When, in October 2025, the U.S. eliminated sanctions on Milorad Dodik, the previous President of the Republika Srpska who was beforehand sanctioned for “undermin[ing] the stability of the Western Balkans region through corruption and threats to long-standing peace agreements,” some U.S. politicians mentioned.
“Dodik has undermined the Dayton Peace Agreement, cozied up to Putin, and profited from corruption — hardly grounds for relief,” mentioned Sen. Shaheen, the New Hampshire Democrat. “The American people deserve answers.”
However on Feb. 6, 2026, Dodik posted three photographs on X of him and White Home Press Secretary Karoline Leavitt contained in the White Home.
We had a really constructive assembly on the White Home with Karoline Leavitt @PressSec , Press Secretary to President Donald Trump.
President Trump’s @realDonaldTrump coverage — grounded in non-interference within the inner affairs of different nations, a transparent departure from… pic.twitter.com/MU6GLpY2js
— Милорад Додик (@MiloradDodik) February 6, 2026
NPR requested the White Home to clarify why Dodik’s sanctions have been eliminated and why Leavitt met with Dodik in February. A consultant for the White Home declined to reply by e mail.
Pressman mentioned the latest examples battle with the aim of the sanctions applications.

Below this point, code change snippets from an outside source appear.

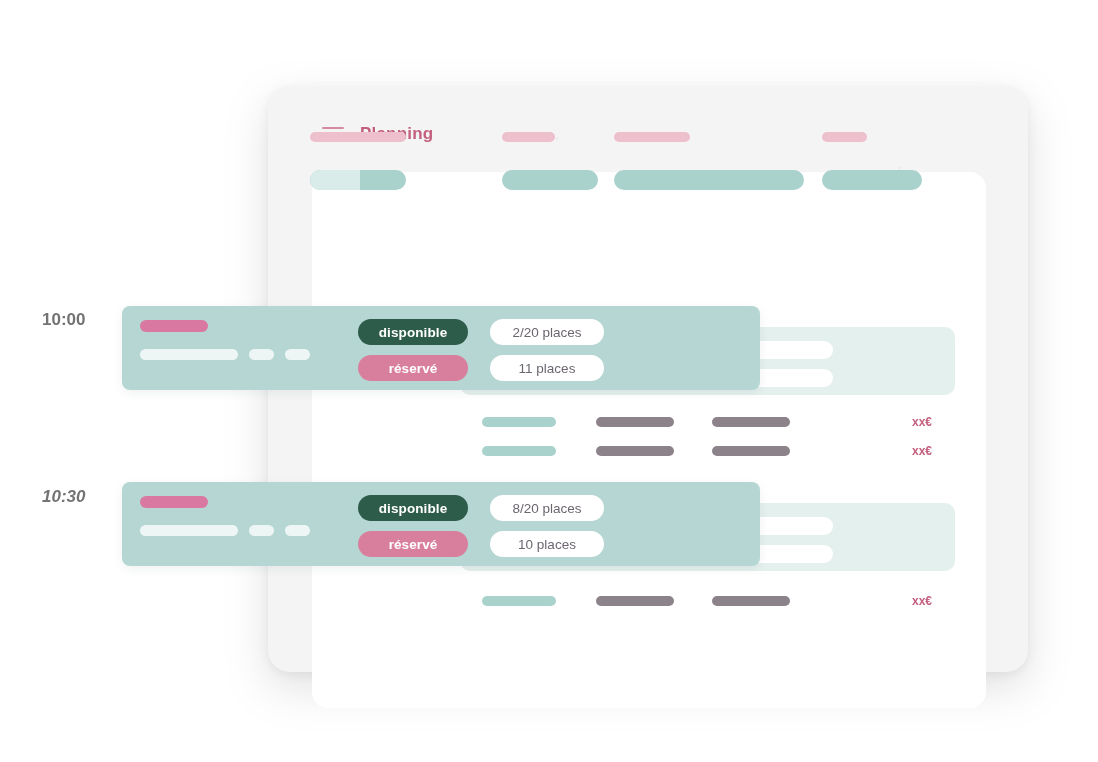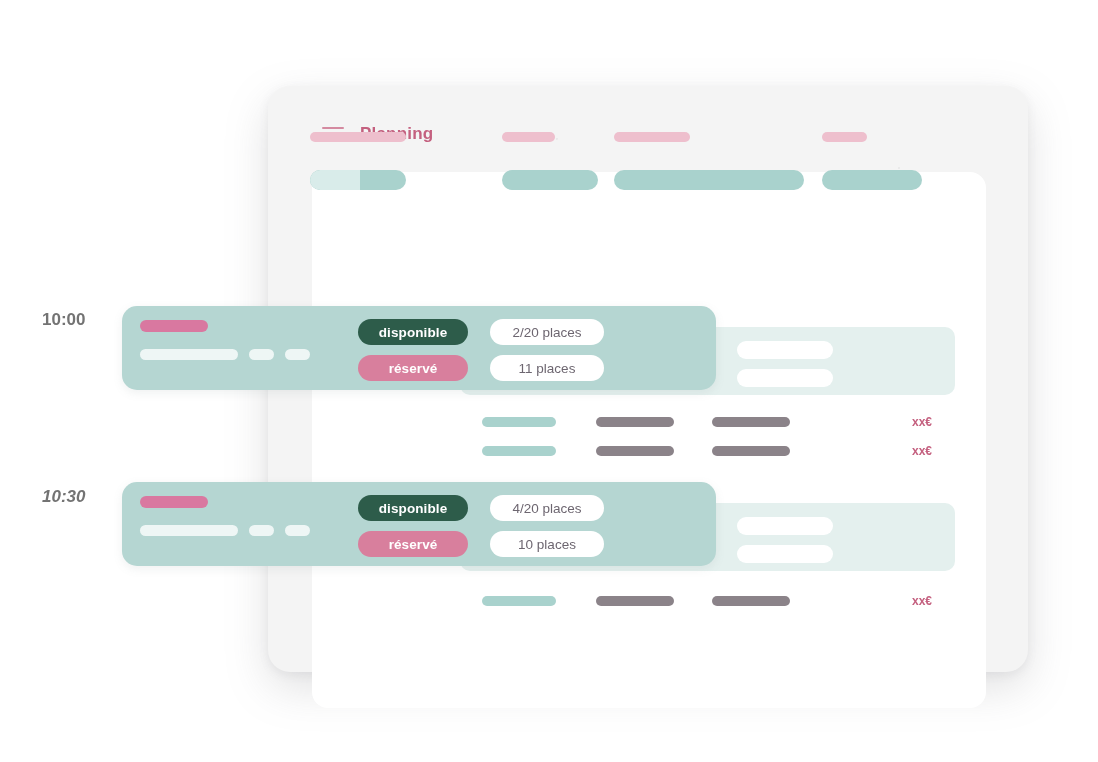--- a/index.html
+++ b/index.html
@@ -182,22 +182,23 @@
     font-weight: bold;
     color: #c4607f;
     line-height: 20px;
     white-space: nowrap;
   }
 
   
   .slot-card {
     position: absolute;
     background: #b5d6d2;
-    border-radius: 15px;
+    border-radius: 8px;
     box-shadow: 0 3px 10px rgba(120,140,140,0.12);
+    padding-left: 44px;
   }
   .slot-left {
     position: absolute;
     left: 18px;
     top: 14px;
   }
   .slot-left .sl-pink {
     width: 68px;
     height: 12px;
     border-radius: 6px;
@@ -372,21 +373,21 @@
       <div class="sl-pink"></div>
       <div class="sl-lines">
         <span class="sl-w1"></span>
         <span class="sl-w2"></span>
         <span class="sl-w3"></span>
       </div>
     </div>
     <div class="slot-badges">
       <div class="badge-row">
         <div class="badge badge-available">disponible</div>
-        <div class="places-chip">4/20 places</div>
+        <div class="places-chip">8/20 places</div>
       </div>
       <div class="badge-row">
         <div class="badge badge-reserved">réservé</div>
         <div class="places-chip">10 places</div>
       </div>
     </div>
   </div>
 
   <div class="time-label" style="left:42px; top:310px;">10:00</div>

“This authority is being utilized in ways to augment the power of an individual rather than advance our country’s interests,” mentioned Pressman, including it’s “rewarding loyalists and punishing those who are perceived to be opponents.”
NPR want to hear from folks with details about foreigners whose sanctions have been eliminated final yr. You possibly can ship an e mail to the reporter of this text at [email protected], or contact her on the end-to-end encrypted platform Sign right here. Her username is: ceis.78.